Task No. 1: Double the number of honors courses and open them to all.
“What are you doing to our school?” her teachers shrieked. “These are not academic kids!”
A former college basketball star with a straight-shooting style, Harrity next took a hard look at test results. Forty percent of Worcester Tech students were scoring zeros on the written portion of the MCAS, she said. So Harrity imported teacher-trainers to address this. In every classroom, from home construction to hair-coloring, kids were taught to write essays in response to exam questions.
It is an irony teachers often bemoan: In education, failure — rather than success — tends to bring extra money, special frills and the freedom to innovate. The once-dismal status of Worcester Tech led to exemptions from hiring rules that allow senior educators to bump newer teachers at will.
“We wanted to opt out of the dance of the lemons,” said Assistant Principal Michelle Phenix.
But Worcester Tech’s educators are union members, and they had to vote in favor of the provision, too.
“I think, actually, people do know what works,” said Kevin O’Connor, who teaches 12th-grade English at Worcester Tech. “People know there shouldn’t be more than 22 kids in a class. People know you shouldn’t hire unqualified teachers. People know vocational and technical education is important — they just don’t want to spend the money.”
First-year Principal Kyle Brenner, who has taken over for Harrity, says it costs about $4,000 more per student to run the school, a fact that keeps relations tense between Tech and its home district.
To address this, the former business teacher spends much of his time scouring Massachusetts for grants and corporate partnerships — with Toyota, L’Oréal, the New England Patriots and others.
He recalled touring his class through the glittering new building shortly before it opened, stopping suddenly when he noticed several students were crying.
“They’d never seen anything like it,” Brenner said. “We’d been a dumping ground for so long. But now the message was ‘We see you. We believe in you. We’re going to invest in you.’ It was almost like they didn’t believe they deserved it.”
Many of Massachusetts’ 37 technical and vocational high schools have followed a similar trajectory, outperforming traditional-curriculum peers.
“When we first did reform, all of those schools came to us and said, ‘You can’t hold us to these standards. We get the low-performing kids.’ We denied their request,” said Reville, the former education secretary. “We said, ‘You absolutely can do this. Figure it out.’”
Key Washington failure
As Massachusetts’ original funding surge has slowed, a divide between middle-class and low-income students lingers.

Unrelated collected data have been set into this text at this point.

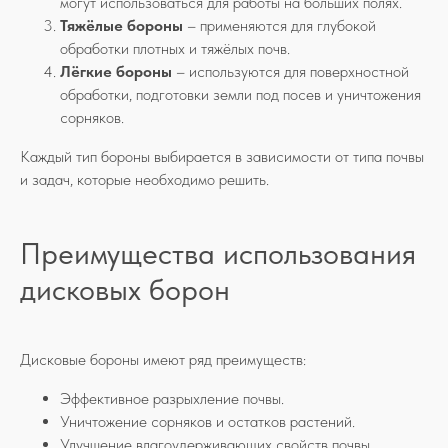
могут использоваться для работы на больших полях.
Тяжёлые бороны
– применяются для глубокой
обработки плотных и тяжёлых почв.
Лёгкие бороны
– используются для поверхностной
обработки, подготовки земли под посев и уничтожения
сорняков.
Каждый тип бороны выбирается в зависимости от типа почвы
и задач, которые необходимо решить.
Преимущества использования
дисковых борон
Дисковые бороны имеют ряд преимуществ:
Эффективное разрыхление почвы.
Уничтожение сорняков и остатков растений.
Улучшение влагоудерживающих свойств почвы.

Yet as an object lesson, its success exasperates longtime education-watchers in Washington, who pushed for similar reforms and have watched grand promises fade, shift and morph over time.

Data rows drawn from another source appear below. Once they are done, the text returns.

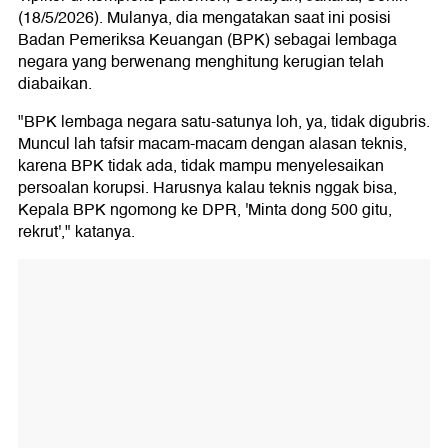
(18/5/2026). Mulanya, dia mengatakan saat ini posisi
Badan Pemeriksa Keuangan (BPK) sebagai lembaga
negara yang berwenang menghitung kerugian telah
diabaikan.
"BPK lembaga negara satu-satunya loh, ya, tidak digubris.
Muncul lah tafsir macam-macam dengan alasan teknis,
karena BPK tidak ada, tidak mampu menyelesaikan
persoalan korupsi. Harusnya kalau teknis nggak bisa,
Kepala BPK ngomong ke DPR, 'Minta dong 500 gitu,
rekrut'," katanya.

“I’m not foolish enough to say money doesn’t matter, but how it’s spent matters a great deal,” said Steve Mullin, president of the Washington Roundtable, a think tank made up of business leaders like those who issued the clarion call for change in Massachusetts 23 years ago.
The key difference between the two states, he said, was determination to see their plan through.
“Massachusetts developed its reform agenda the same year as Washington and stuck to it faithfully. We didn’t. We watered everything down, including funding, and changed our assessments time and time again. We just kept moving the goal posts.”
Yet despite Massachusetts’ comparative success, a week spent visiting schools there turned up few educators who displayed satisfaction. Quite the contrary.
“That’s the story of Massachusetts,” said Jennifer Davis, a former assistant secretary in the U.S. Department of Education, who now consults with the state. “We don’t rest on our laurels.”